Degas in New Orleans, sans the ballerinas

Edgar Degas is famous for his paintings of Parisian ballet dancers, weary French laundresses, and equestrian motifs.

But there is another, less familiar side to the French Impressionist that took shape thousands of miles away from his native Paris in a city known for its seedy secrets and legends whispered behind closed doors.

In 1872, the up-and-coming artist journeyed to New Orleans, the birthplace of his mother.

When Degas set foot in the city, he was greeted by his mother's family, the Mussons, as well as a bewildering sprawl of dazzling light, furious heat, and a throng of bodies - as many black as white. For Degas, New Orleans was unusually exotic.

He did not venture to capture these images on canvas, however. "I am not the one to illustrate the city," he noted. Instead, he nestled inside his wealthy uncle's French Quarter mansion, sketching and painting his American relatives.

Yet his stay in New Orleans made for a handful of marvelous paintings - works far ahead of their time in psychological content and formal composition. They are now on display at a remarkable new exhibition at the New Orleans Museum of Art.

"Degas and New Orleans: A French Impressionist in America" features 40 works by Degas, including 17 painted in the Crescent City, as well as related family letters, furniture, jewelry, photographs, and other historic materials. The exhibition runs through Aug. 29, and then travels to Copenhagen, Denmark, its only other venue.

Degas, who often referred to himself as an "almost son of Louisiana," was the only French Impressionist to sojourn in the New World - a fact that takes many by surprise. He stayed from October 1872 until March 1873.

"The paintings Degas did in New Orleans show very personal, psychological family themes," says Gail Feigenbaum, the museum's curator of painting. "Degas's art would have looked vastly different if he had not come to New Orleans."
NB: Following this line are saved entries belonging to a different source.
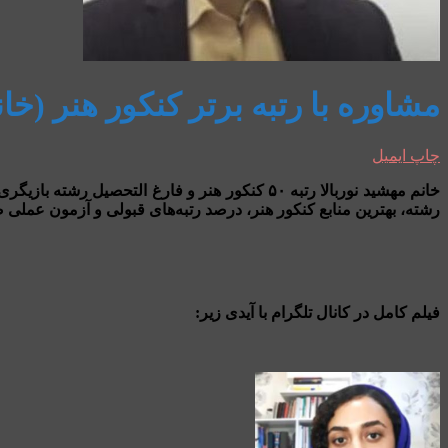
مشاوره با رتبه برتر کنکور هنر (خان
چاپ
ایمیل
رشته، بهترین منابع کنکور هنر، درصد رتبه‌های قبولی و آزمون عملی ص
فیلم کامل در کانال تلگرام با آیدی زیر:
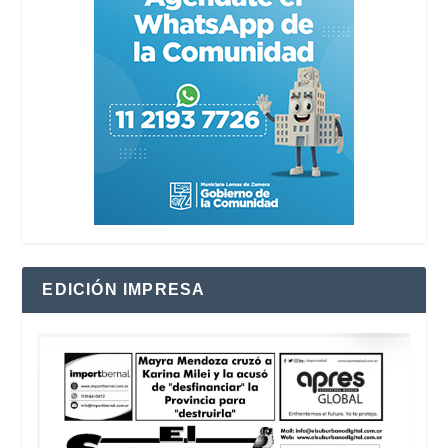
EDICIÓN IMPRESA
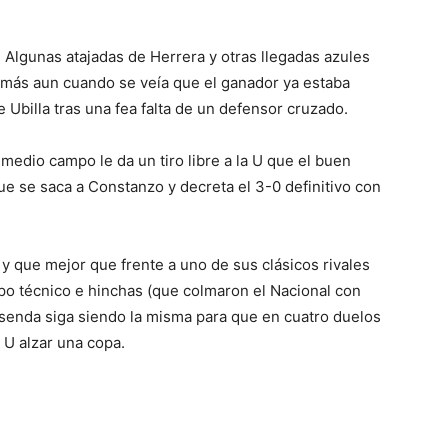
. Algunas atajadas de Herrera y otras llegadas azules
, más aun cuando se veía que el ganador ya estaba
 Ubilla tras una fea falta de un defensor cruzado.
edio campo le da un tiro libre a la U que el buen
ue se saca a Constanzo y decreta el 3-0 definitivo con
U y que mejor que frente a uno de sus clásicos rivales
rpo técnico e hinchas (que colmaron el Nacional con
 senda siga siendo la misma para que en cuatro duelos
 U alzar una copa.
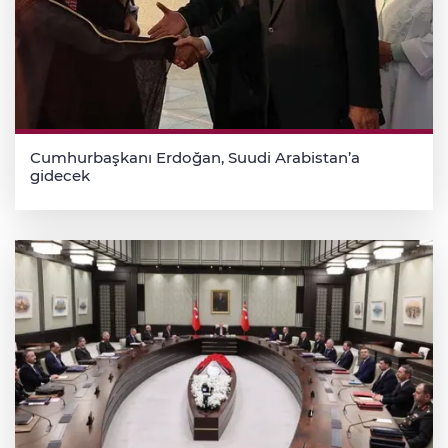
Cumhurbaşkanı Erdoğan, Suudi Arabistan’a
gidecek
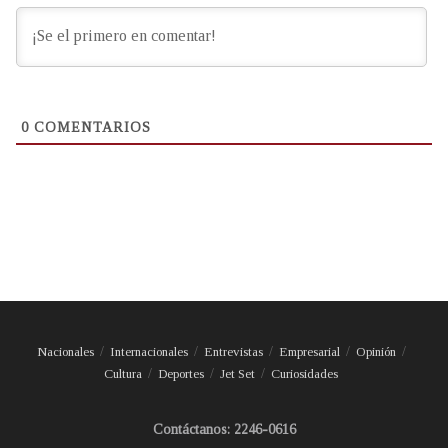
0
COMENTARIOS
Nacionales
Internacionales
Entrevistas
Empresarial
Opinión
Cultura
Deportes
Jet Set
Curiosidades
Contáctanos: 2246-0616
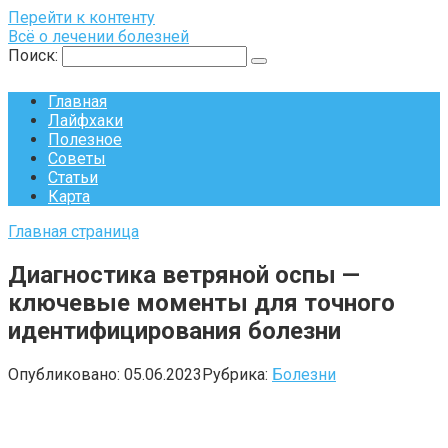
Перейти к контенту
Всё о лечении болезней
Поиск:
Главная
Лайфхаки
Полезное
Советы
Статьи
Карта
Главная страница
Диагностика ветряной оспы —
ключевые моменты для точного
идентифицирования болезни
Опубликовано:
05.06.2023
Рубрика:
Болезни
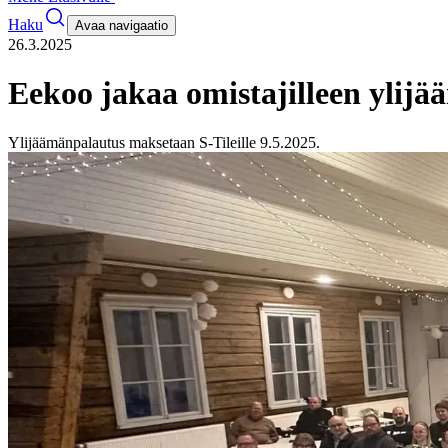
Haku
Avaa navigaatio
26.3.2025
Eekoo jakaa omistajilleen ylij
Ylijäämänpalautus maksetaan S-Tileille 9.5.2025.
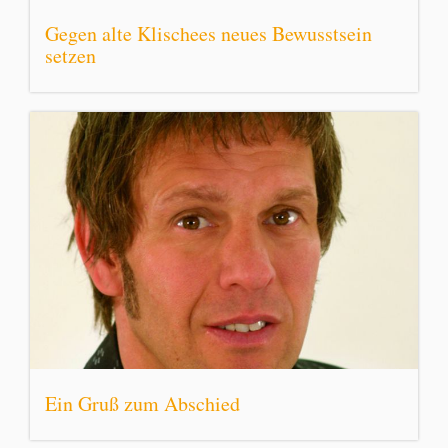
Gegen alte Klischees neues Bewusstsein
setzen
Ein Gruß zum Abschied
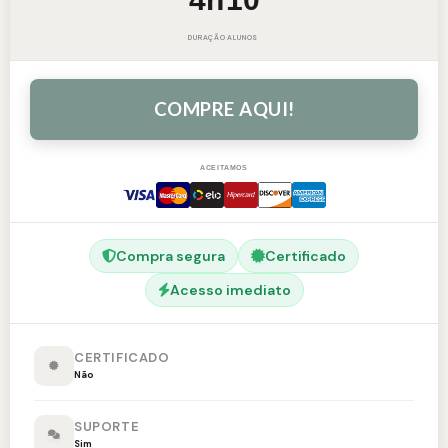
DURAÇÃO
ALUNOS
COMPRE AQUI!
ACEITAMOS
Compra segura
Certificado
Acesso imediato
CERTIFICADO
Não
SUPORTE
Sim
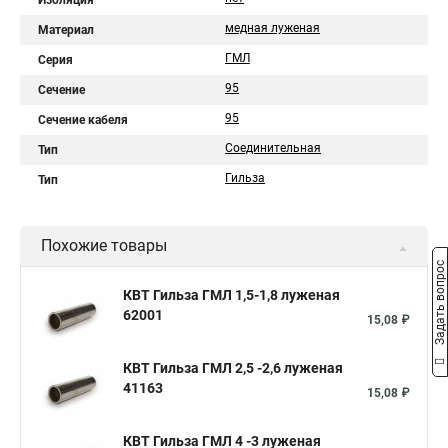
Изоляция
медная луженая
Материал
ГМЛ
Серия
95
Сечение
95
Сечение кабеля
Соединительная
Тип
Гильза
Тип
Похожие товары
Задать вопрос
КВТ Гильза ГМЛ 1,5-1,8 луженая
62001
15,08 ₽
КВТ Гильза ГМЛ 2,5 -2,6 луженая
41163
15,08 ₽
КВТ Гильза ГМЛ 4 -3 луженая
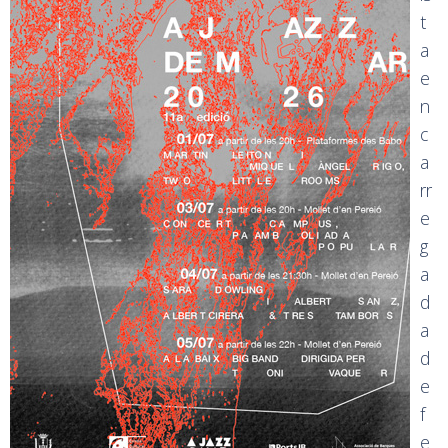
t
a
e
n
c
a
rr
e
g
a
d
a
d
e
f
e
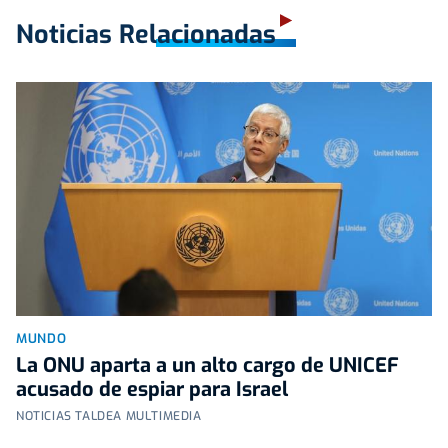
Noticias Relacionadas
MUNDO
La ONU aparta a un alto cargo de UNICEF
acusado de espiar para Israel
NOTICIAS TALDEA MULTIMEDIA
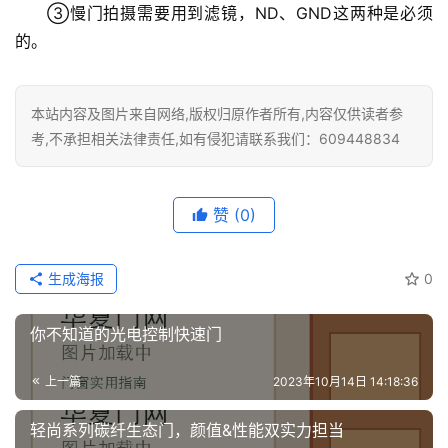
③慢门拍摄需要用到滤镜，ND、GND这两种是必须
的。
本站内容及图片来自网络,版权归原作者所有,内容仅供读者参
考,不承担相关法律责任,如有侵犯请联系我们：609448834
赞
(0)
生成海报
0
你不知道的光电控制快速门
上一篇
2023年10月14日 14:18:36
轻尚系列碳纤生态门，颜值&性能双实力担当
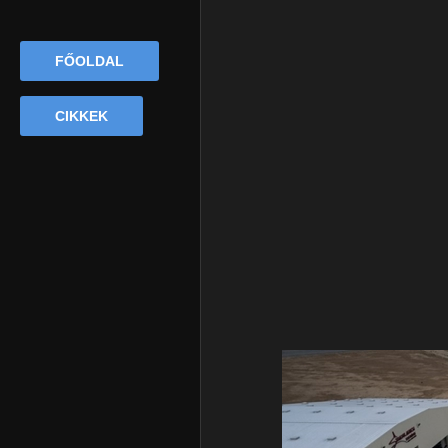
FŐOLDAL
CIKKEK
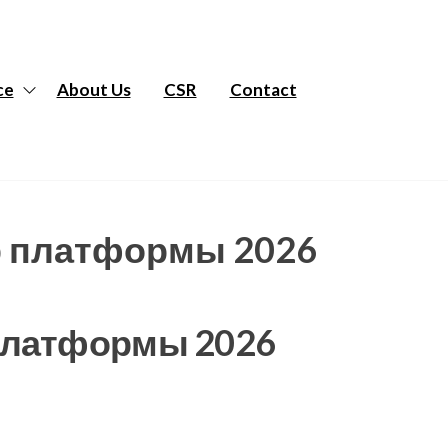
ce
About Us
CSR
Contact
ор платформы 2026
 платформы 2026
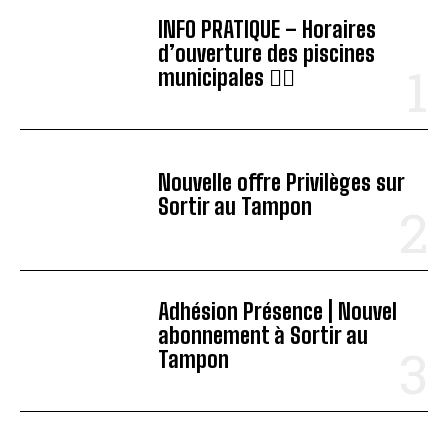
INFO PRATIQUE – Horaires
d’ouverture des piscines
municipales 🏊‍♂️
Nouvelle offre Privilèges sur
Sortir au Tampon
Adhésion Présence | Nouvel
abonnement à Sortir au
Tampon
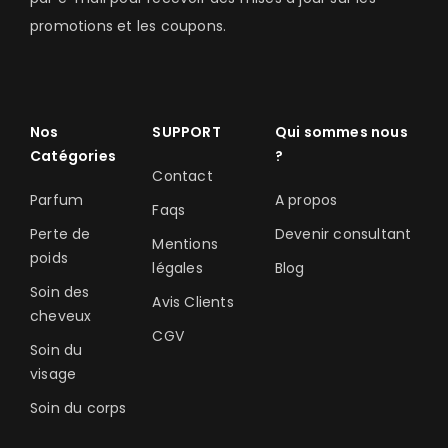
promotions et les coupons.
Nos
SUPPORT
Qui sommes nous
Catégories
?
Contact
Parfum
A propos
Faqs
Perte de
Devenir consultant
Mentions
poids
légales
Blog
Soin des
Avis Clients
cheveux
CGV
Soin du
visage
Soin du corps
When he arrived on the banks of the Mississippi, Degas was in the formative stages of his career. Most scholars say they believe Degas's stay in New Orleans cemented his lifelong focus on a narrow range of subjects. While in New Orleans, he painted portraits - often the same scene over and over with only small variations.

While he may have been fascinated with the residue of colonial gentility and the mixing of races and cultures, Degas instead stayed indoors and painted mesmerizing - as well as sometimes morose and somber - portraits.

Comically enough, Degas observed, "You have to paint them to the taste of the family, in impossible light, with many interruptions, with models who are affectionate but a bit free and easy with you and take you much less seriously because you are their nephew or their cousin."

The merit of "Degas and New Orleans" lies in the penetrating pictures it assembles, images that gain impact by being shown together. The exhibition is small enough that each work can be savored. A handful of Degas's pictures look ahead not only to Impressionism, but to the Post-Impressionism of Paul Czanne and the Cubist-inspired works of Henri Matisse.

The centerpiece of the exhibit is "A Cotton Office in New Orleans." It depicts a scene in which his uncle, two brothers, and cousins posed as dark-suited cotton brokers. It eventually became the first 19th-century Impressionist painting to be purchased by a French museum.

"This exhibit is noteworthy because no other French Impressionist was influenced by the New World," Ms. Feigenbaum says. "Besides, this is perhaps the only time Degas's New Orleans works will be shown together."